Blacksmoke16 commented 10 months ago

Configuration Athena Framework

Athena has a somewhat long history when it comes to configuration. First there was athena.yaml, which was replaced shortly after via ACF::Base and ACF::Parameters. Each approach used the shortcomings of the previous version to improve upon the overall goal of making configuration in Athena simple and powerful.

Current State

Current current state of configuring Athena Framework looks like:

# Define a record to contain the values
record AppParams,
  enable_v2_protocol : Bool = false

# Make the config component aware of them
class Athena::Config::Parameters
  getter app = AppParams.new
end

# Enable/configure CORS listener
def ATH::Config::CORS.configure : ATH::Config::CORS?
  new(
    allow_credentials: true,
    allow_origin: %w(https://app.example.com),
    expose_headers: %w(X-Transaction-ID X-Some-Custom-Header),
  )
end

However this latest attempt is not perfect:

Requires a lot of boilerplate
- Need to define quite a lot of types in order to set things, most of which are just there to define the naming of the values
Requires monkey patching as a way to make Athena aware of the custom configuration/parameters
- Ideally we wouldn't have to depend upon this pattern
The service container isn't aware of the values themselves
- Unable to use the values to configure the container itself
Configuration is cached at startup
- Unable to change ENV vars without restarting the server

However the current approach does have some nice features:

No extra concepts since it's all just native types and methods
Compile time errors if an unexpected value, or incorrect type is used
Self documenting via crystal docs

Proposed State

The primary goal/feature of the new setup is to enable the DI component to be aware of the configuration/parameter values. In this way it is also to make the concept of https://athenaframework.org/DependencyInjection/Register/#Athena::DependencyInjection::Register--configuration obsolete. Since instead of needing to pass some obj to the service, it would be able to set/replace the constructor arguments directly.

It would also enable determining what services the container has. E.g. if the user never configures CORS or content negotiation, we can just remove those related listeners entirely, instead of just no-oping. This most obviously comes with a performance/efficiency benefit due to there being less services in the container.

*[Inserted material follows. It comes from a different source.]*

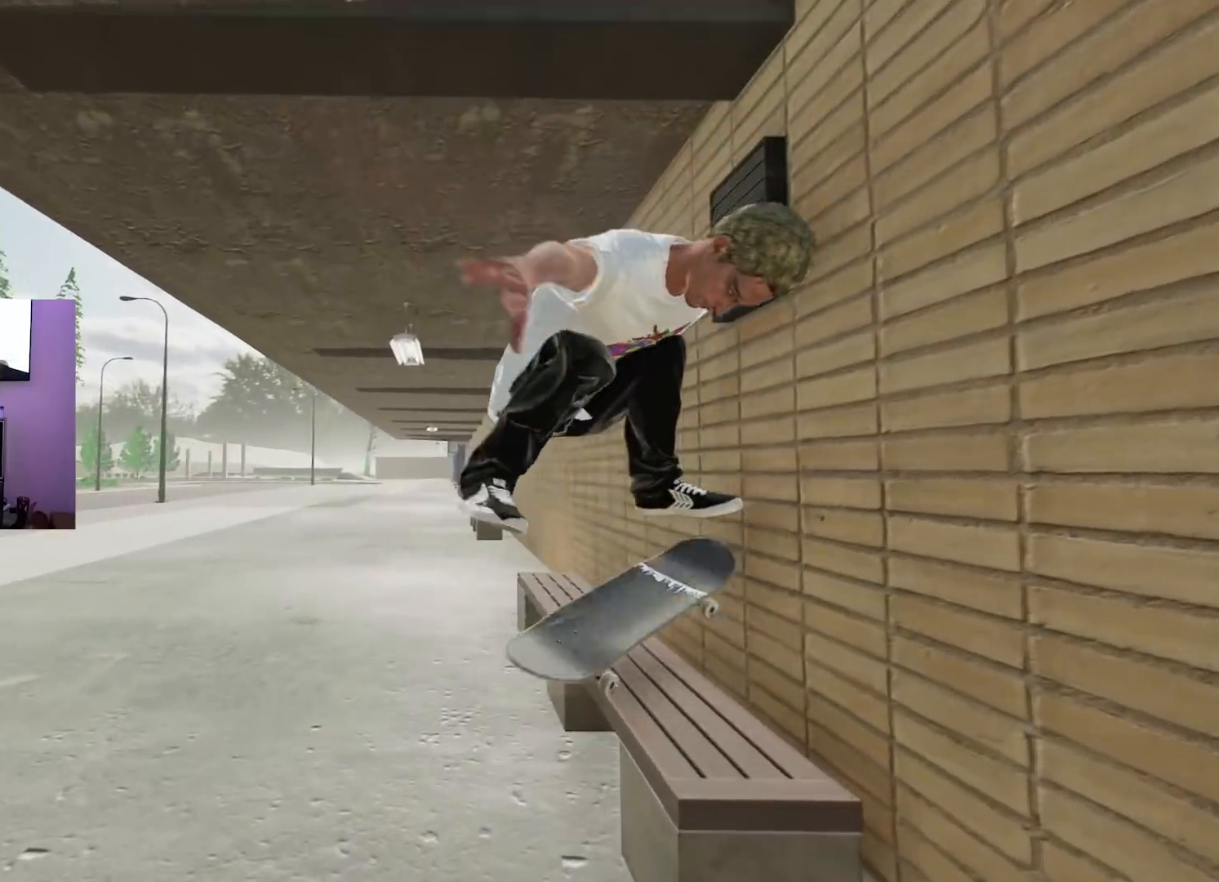
{"buttons": [], "left_stick": "down", "right_stick": "down", "events": [[117, "L3", "up"], [134, "R3", "up"], [367, "L3", "down"], [484, "L3", "up"]]}
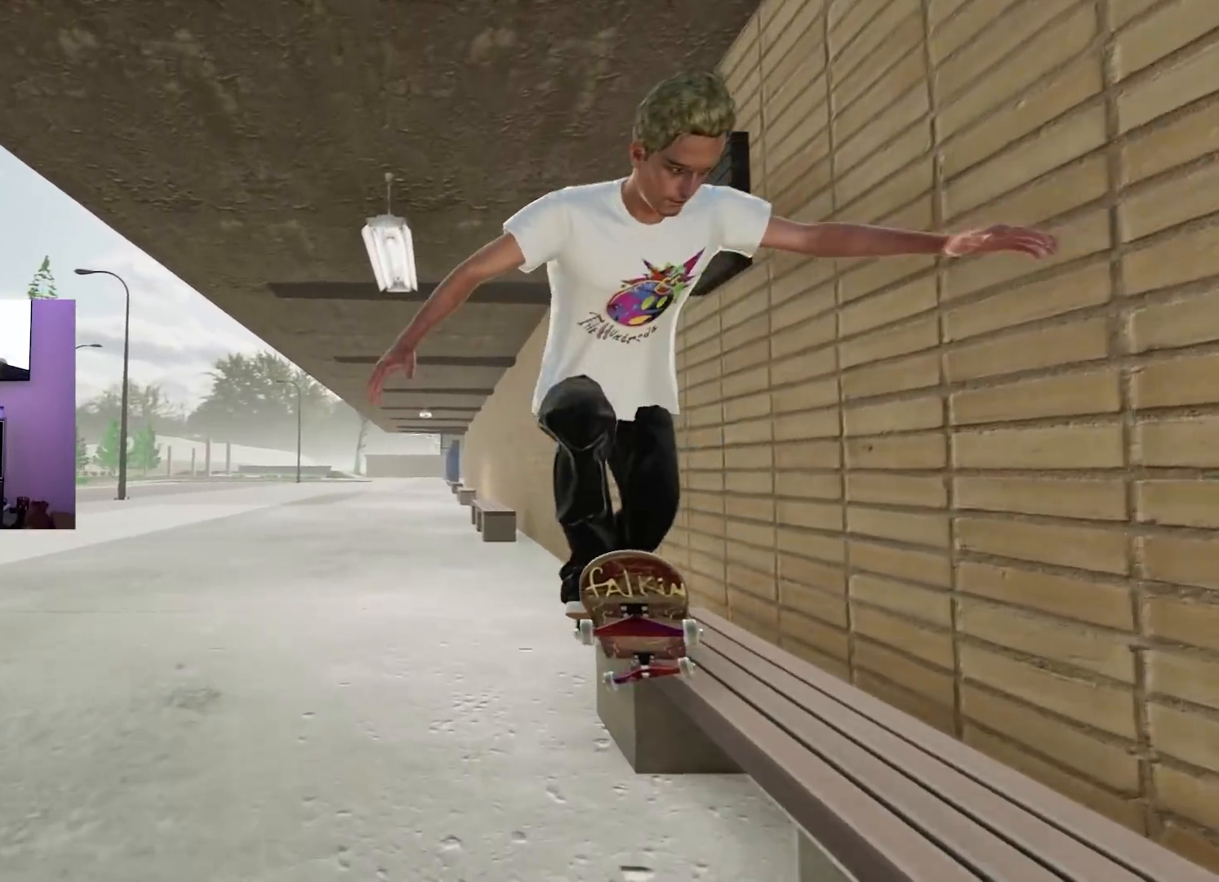
{"buttons": ["R2"], "left_stick": "center", "right_stick": "center", "events": [[33, "right_stick", "center"], [50, "L2", "down"], [67, "left_stick", "center"], [200, "L2", "up"], [484, "R2", "down"]]}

The new proposed way would be something like:

ADI.configure({
  framework: {
    cors: {
      defaults: {
        allow_credentials: true,
        allow_origin:      ["https://app.example.com"] of String,
        expose_headers:    ["X-Transaction-ID", "X-Some-Custom-Header"] of String,
      },
    },
  },
  parameters: {
    "app.enable_v2_protocol": false,
  },
})

The custom types, monkey patching, and such are all replaced by a NamedTuple passed to a dedicated ADI.configure macro. Top level keys are used to differentiate parameters, from configuration; while the configuration are able to use parameters via the same %app.enable_v2_protocol% syntax. Additional top level "schemas" may also be defined, such as for integrating your own, or third party types/features.

Each top level key has a "schema" that describes the structure (expected type, default value) of the configuration in such a way it will be viewable within the API docs.

Blacksmoke16 commented 9 months ago

Okay, getting close to having a initial implementation of this so wanted to give an update on the current state of things. As well as document for posterity my thinking of how all this will work.

Bundles

The change in how configuration is handled will coincide with with the introduction of a new concept; that of bundles. The exact implementation with regard to how bundles will work is somewhat still up in the air. But what is known, is what bundles are, and how they will fit into the ecosystem.

It should be well known by now that the components that make up Athena's ecosystem are independent and usable outside of the Athena Framework itself. However because they are made with the assumption that the entire framework will not be available, there has to be something that provides the tighter integration into the rest of the framework that makes it all work together so nicely. An example of this is mainly enabling dependency injection, registering services based on the various annotation/interfaces defined by each component, or what we'll be focusing on today, how all these services should behave.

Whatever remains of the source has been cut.